--- Exercise requirements ---
a – Retype the book review word for word, starting at "Genre: historical romance, paranormal" and continuing up to and including "a believable conflict.".
b – Continue the review of Laird of Darkness, beginning right after its final sentence.

--- Page text ---
########################################

Review: Laird of Darkness

Laird of DarknessTitle: Laird of Darkness
Author: Nicole North
Page Count: novella length (ebook)
Genre: historical romance, paranormal romance
Publisher: Carina Press
Copy for review obtained via NetGalley in anticipation of an honest review

50 words or less: Kidnap half-brother's bride? Check.  Ransom her in exchange for a magic bow and arrows that will slay dream monsters that cause real wounds? Check.  Accidentally fall in love with captive? Check.  Wait a second!

For a relatively short novella, Laird of Darkness packs quite a punch.  It's on the spicier side, and Alana and Duncan have a whirlwind courtship by anyone's standards (seriously, the whole story takes place over the span of what feels like a few days.)  The story was exciting and the animosity between Duncan and his half-brother made for a believable conflict. 

Duncan is half-Fae, and while that's lent him cool powers like the ability to become invisible at will, it's also caused plenty of problems, like being hounded and wounded by Otherworld monsters any time he sleeps.  In order to finally kill off the dream monsters, he needs a magical bow and arrows that his mom was supposed to give him before he died, but didn't.  The only other bow and arrows belong to his half-brother and sworn enemy, and it's been Duncan's life's work to try to get his hands on the damn things.

When his enemy's betrothed stumbles into his territory, Duncan views it as strictly business- capture the bride, ransom her for the weapon, kill the dream cooties, live alone and happily ever after.  The minute he puts his peepers on Alana, though, that plan gets shot, as these two start fogging up the proverbial windows pretty much as soon as they meet.

########################################

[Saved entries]

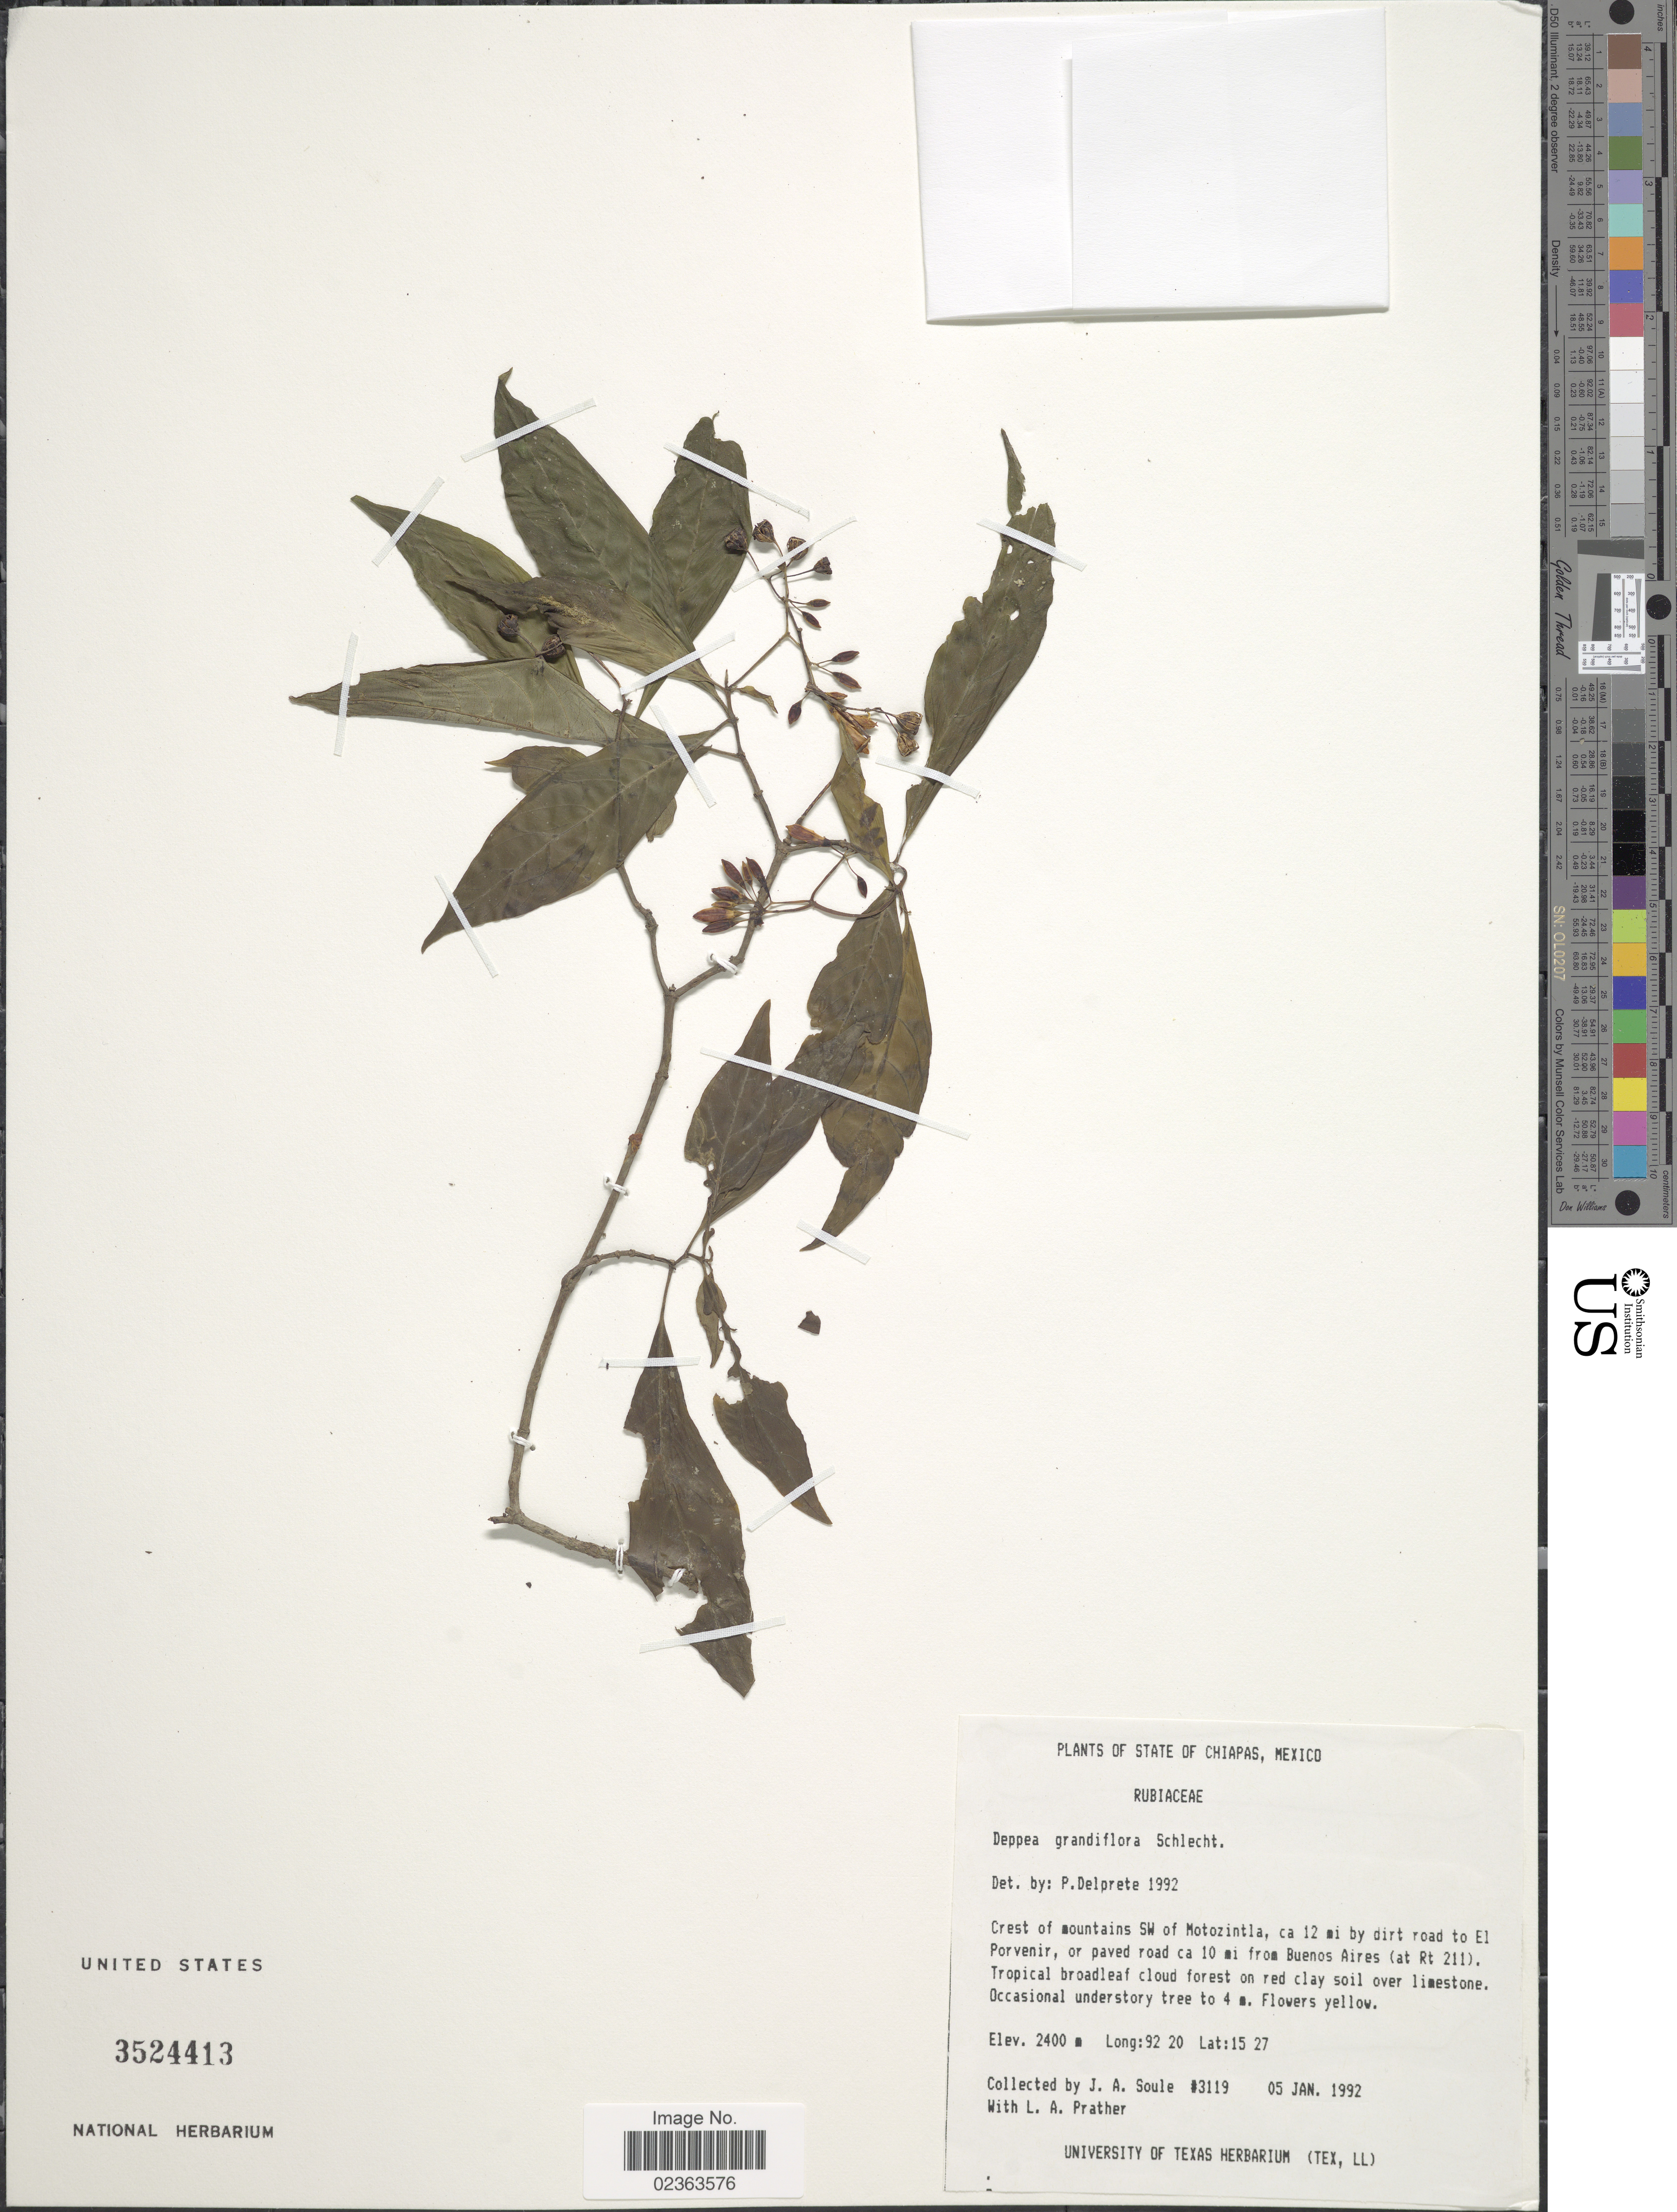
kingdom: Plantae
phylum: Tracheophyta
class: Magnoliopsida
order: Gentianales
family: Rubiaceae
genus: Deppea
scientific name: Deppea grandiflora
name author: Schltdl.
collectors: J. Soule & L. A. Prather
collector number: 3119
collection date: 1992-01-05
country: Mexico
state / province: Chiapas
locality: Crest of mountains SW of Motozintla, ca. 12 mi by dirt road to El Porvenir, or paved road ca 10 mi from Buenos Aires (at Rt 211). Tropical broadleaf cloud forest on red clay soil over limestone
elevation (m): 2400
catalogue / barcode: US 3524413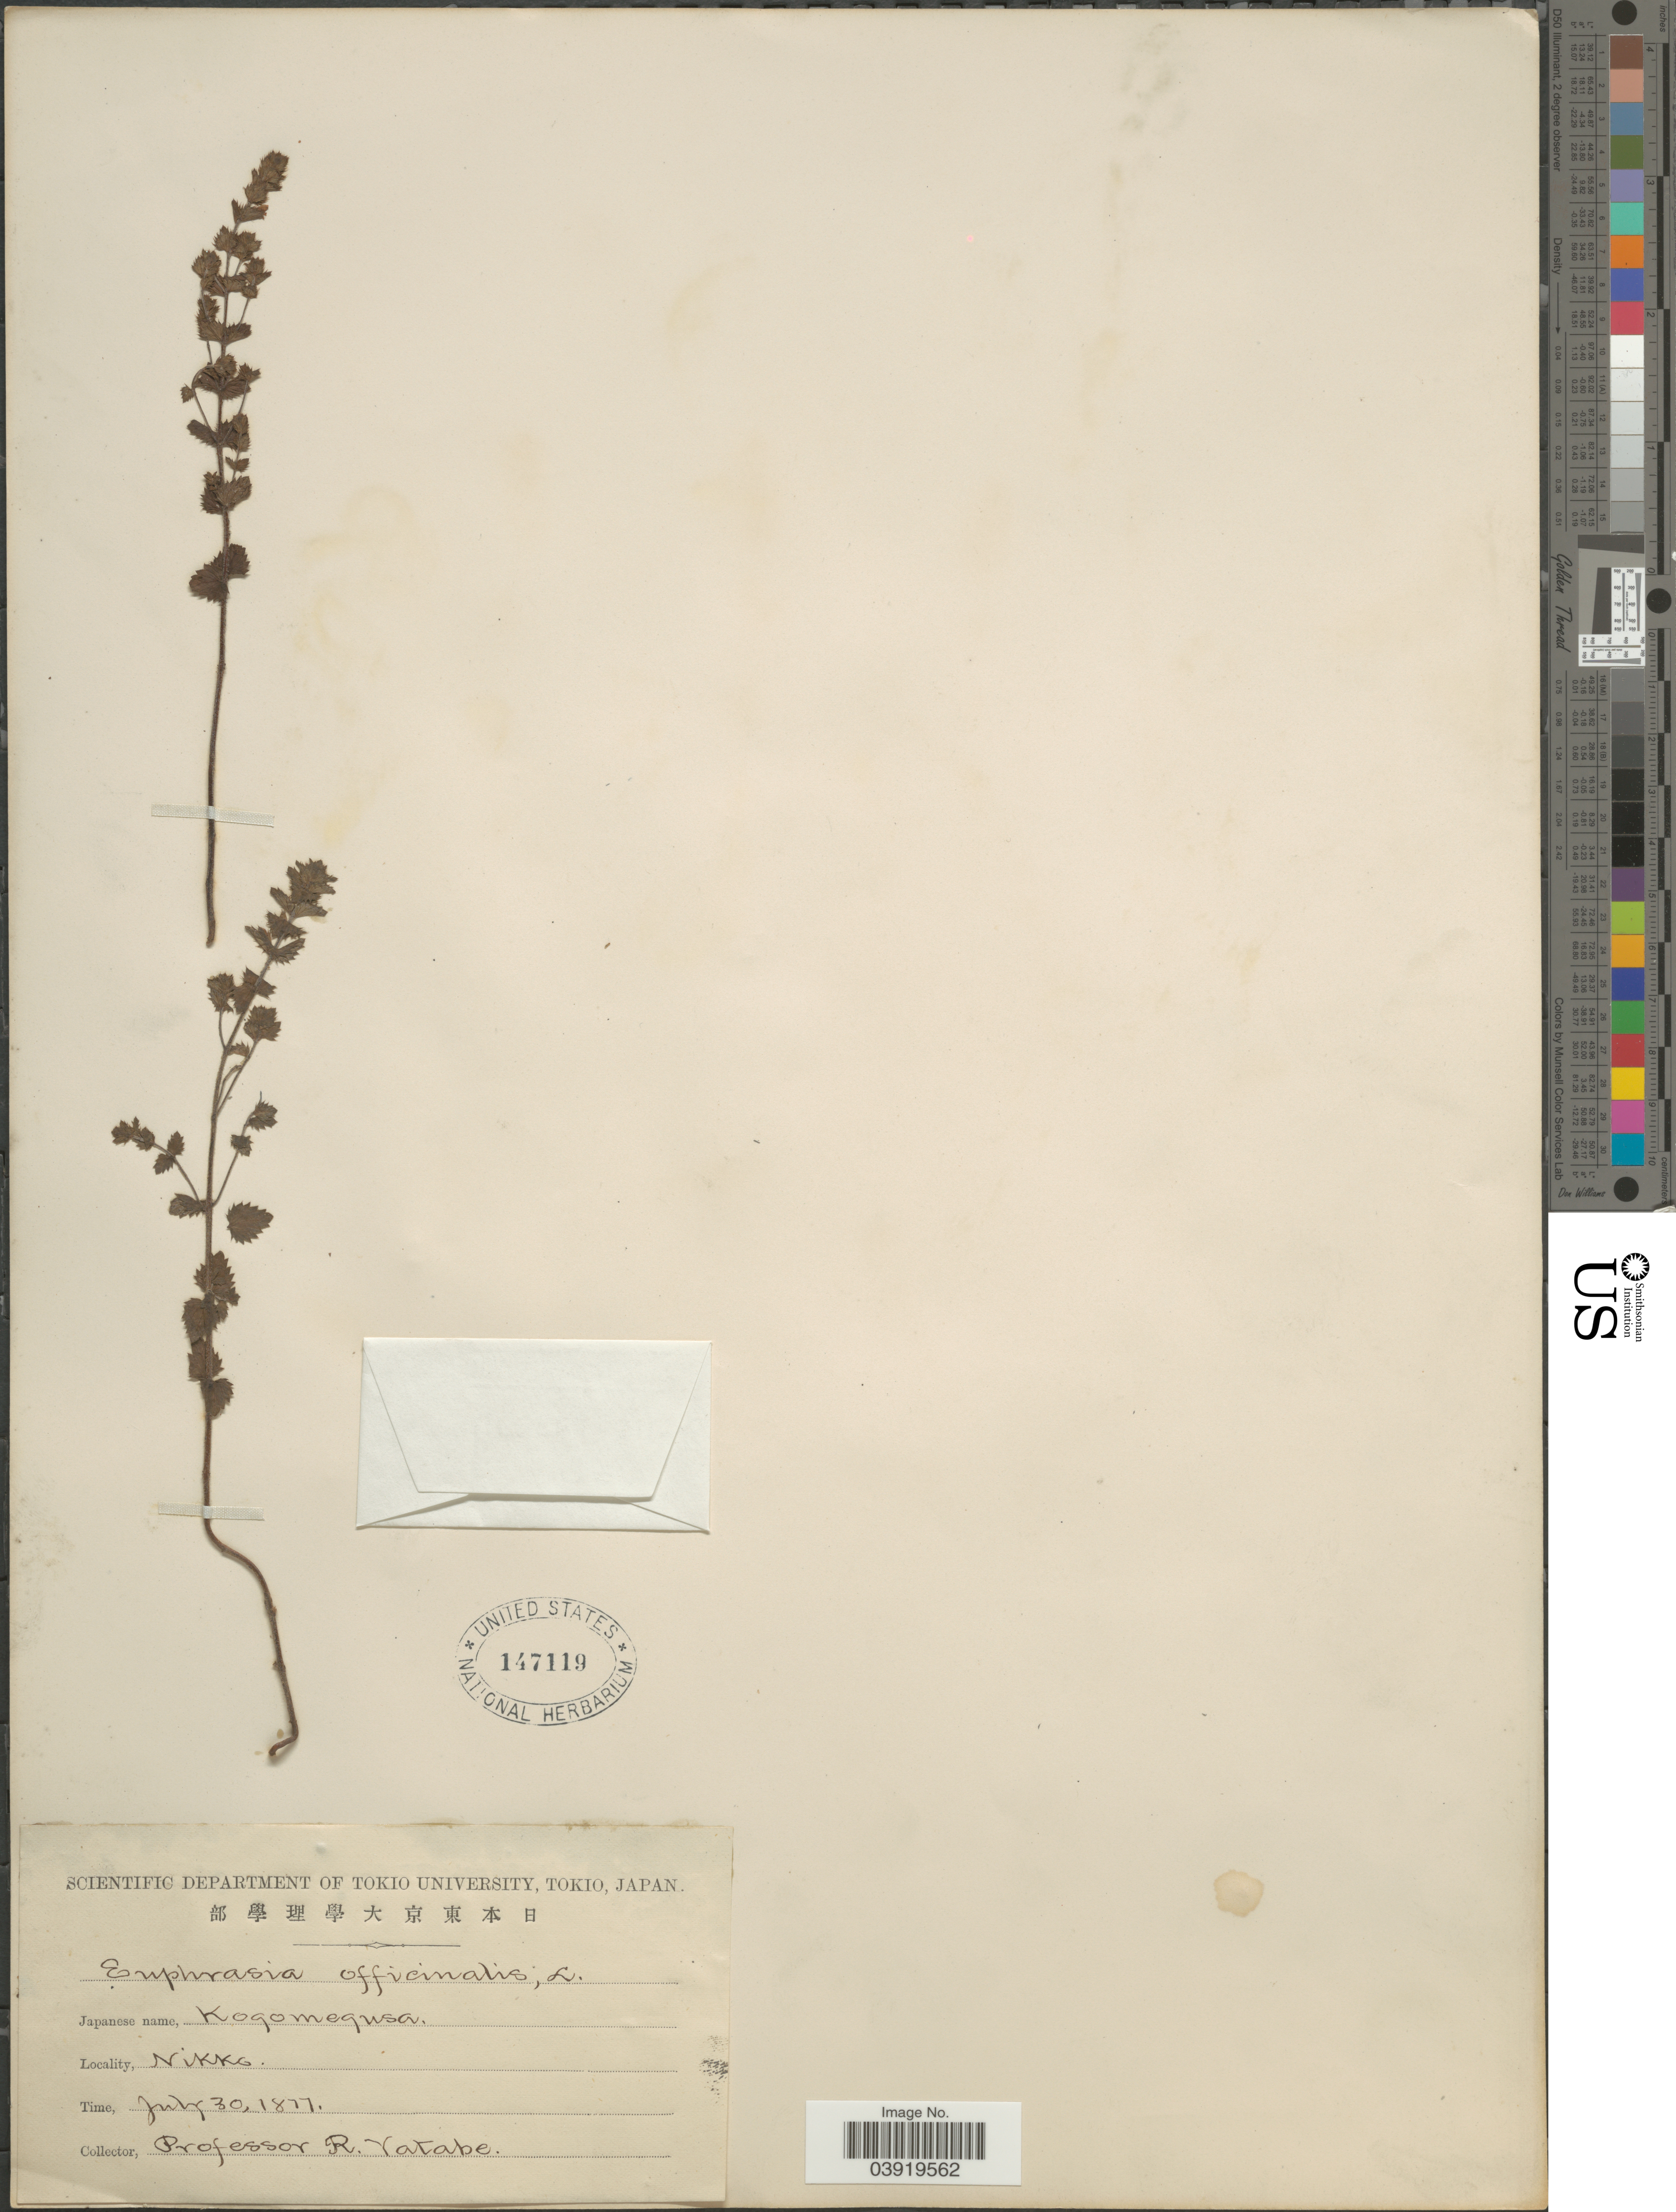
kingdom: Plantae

########################################

--- Task answers ---
a –
Genre: historical romance, paranormal romance
Publisher: Carina Press
Copy for review obtained via NetGalley in anticipation of an honest review

50 words or less: Kidnap half-brother's bride? Check.  Ransom her in exchange for a magic bow and arrows that will slay dream monsters that cause real wounds? Check.  Accidentally fall in love with captive? Check.  Wait a second!

For a relatively short novella, Laird of Darkness packs quite a punch.  It's on the spicier side, and Alana and Duncan have a whirlwind courtship by anyone's standards (seriously, the whole story takes place over the span of what feels like a few days.)  The story was exciting and the animosity between Duncan and his half-brother made for a believable conflict.

b –
This element didn't make the story feel rushed, though, and I found a couple of other elements really made this story stand out- 1) that Alana isn't a virgin, isn't ashamed of the fact that she isn't a virgin, and didn't lose her virginity in a non-consensual situation or other common trope.  Alana is confident and able to handle herself in a crisis, which is always nice to see.

I also enjoyed the possibilities that were opened up by Alana telling her betrothed that he and his half-brother need to mend the fences, in light of all they have in common (both are half-Fae, both are powerful dudes, and they're freaking half brothers for heaven's sake) and neither seemed particularly averse to the idea.  Perhaps we'll get to see what happens in a future book?

Also, MacPhereson (the half brother) apparently has fallen hard for Alana's servant, Sophia. Possibilities abound there as well.

While I definitely would have enjoyed more details and explanations regarding Alana's healing powers, all in all, this is a whole lot of story for not a lot of money (Amazon has this going for $3.19,) and really, what better combination exists than that?